-- RECORDS SHOWN follows --

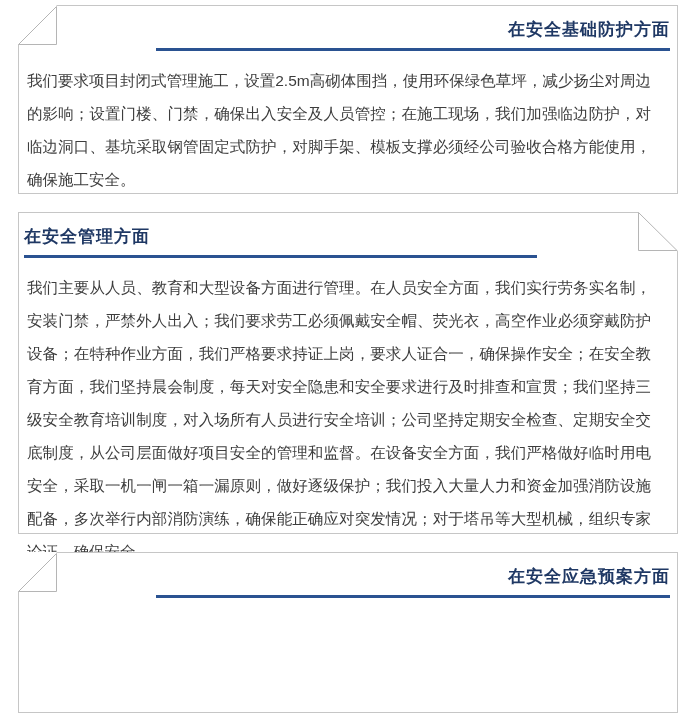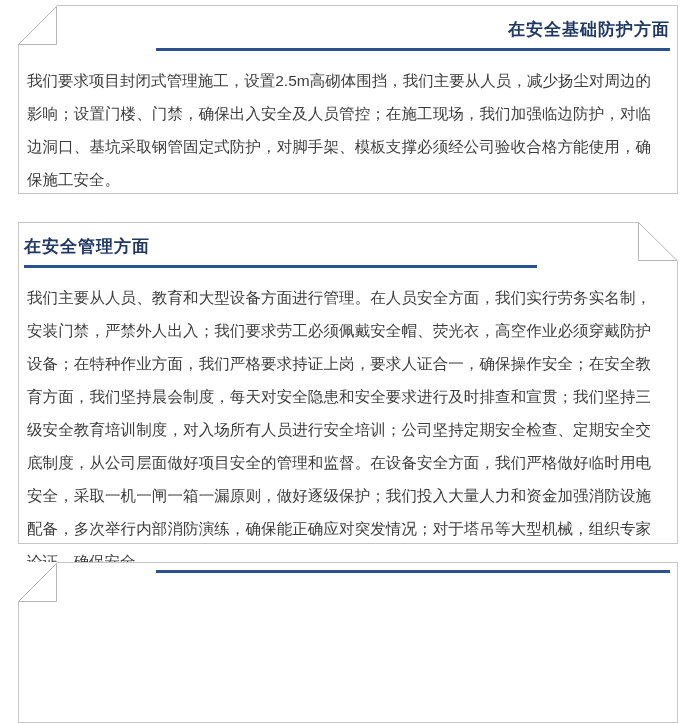--- a/index.html
+++ b/index.html
@@ -12,21 +12,21 @@
 
   .card {
     position:relative;
     margin-left:18px;
     width:660px;
     box-sizing:border-box;
     border:1px solid #c6c6c6;
     background:#ffffff;
   }
   .card-1 { margin-top:5px;  height:189px; }
-  .card-2 { margin-top:28px; height:322px; }
+  .card-2 { margin-top:18px; height:322px; }
   .card-3 { margin-top:18px; height:161px; }
 
   .head { padding-top:13px; }
   .head.align-right { text-align:right; padding-right:7px; }
   .head.align-left  { text-align:left;  padding-left:5px; }
 
   .title {
     display:inline-block;
     font-size:17px;
     font-weight:bold;
@@ -60,36 +60,39 @@
 
   <section class="card card-1">
     <svg class="fold fold-tl" viewBox="0 0 40 41" aria-hidden="true">
       <polygon points="0,0 39,0 0,40" fill="#ffffff"></polygon>
       <polygon points="0.5,39.5 38.5,1.5 38.5,39.5" fill="#ffffff" stroke="#b5b5b5" stroke-width="1"></polygon>
     </svg>
     <div class="head align-right">
       <span class="title">在安全基础防护方面</span>
     </div>
     <div class="rule align-right"></div>
-    <p class="body-text">我们要求项目封闭式管理施工，设置2.5m高砌体围挡，我们主要从人员，减少扬尘对周边的影响；设置门楼、门禁，确保出入安全及人员管控；在施工现场，我们加强临边防护，对临边洞口、基坑采取钢管固定式防护，对脚手架、模板支撑必须经公司验收合格方能使用，确保施工安全。</p>
+    <p class="body-text">我们要求项目封闭式管理施工，设置2.5m高砌体围挡，使用环保绿色草坪，减少扬尘对周边的影响；设置门楼、门禁，确保出入安全及人员管控；在施工现场，我们加强临边防护，对临边洞口、基坑采取钢管固定式防护，对脚手架、模板支撑必须经公司验收合格方能使用，确保施工安全。</p>
   </section>
 
   <section class="card card-2">
     <svg class="fold fold-tr" viewBox="0 0 41 40" aria-hidden="true">
       <polygon points="1,0 41,0 41,39" fill="#ffffff"></polygon>
       <polygon points="1.5,0.5 1.5,38.5 40,38.5" fill="#ffffff" stroke="#b5b5b5" stroke-width="1"></polygon>
     </svg>
     <div class="head align-left">
       <span class="title">在安全管理方面</span>
     </div>
     <div class="rule align-left"></div>
     <p class="body-text">我们主要从人员、教育和大型设备方面进行管理。在人员安全方面，我们实行劳务实名制，安装门禁，严禁外人出入；我们要求劳工必须佩戴安全帽、荧光衣，高空作业必须穿戴防护设备；在特种作业方面，我们严格要求持证上岗，要求人证合一，确保操作安全；在安全教育方面，我们坚持晨会制度，每天对安全隐患和安全要求进行及时排查和宣贯；我们坚持三级安全教育培训制度，对入场所有人员进行安全培训；公司坚持定期安全检查、定期安全交底制度，从公司层面做好项目安全的管理和监督。在设备安全方面，我们严格做好临时用电安全，采取一机一闸一箱一漏原则，做好逐级保护；我们投入大量人力和资金加强消防设施配备，多次举行内部消防演练，确保能正确应对突发情况；对于塔吊等大型机械，组织专家论证，确保安全。</p>
   </section>
 
   <section class="card card-3">
     <svg class="fold fold-tl" viewBox="0 0 40 41" aria-hidden="true">
       <polygon points="0,0 39,0 0,40" fill="#ffffff"></polygon>
       <polygon points="0.5,39.5 38.5,1.5 38.5,39.5" fill="#ffffff" stroke="#b5b5b5" stroke-width="1"></polygon>
     </svg>
+    <div class="head align-right">
+      <span class="title">在安全应急预案方面</span>
+    </div>
     <div class="rule align-right"></div>
   </section>
 
 </div>
 
 </body></html>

-- RECORDS SHOWN concluded --

DIRECTIVE:
Could you work out how many lines in the material contain "模板支撑必须经公司验收合格方能使用"? Reply with only that number.

ANSWER TO THIS TASK:
2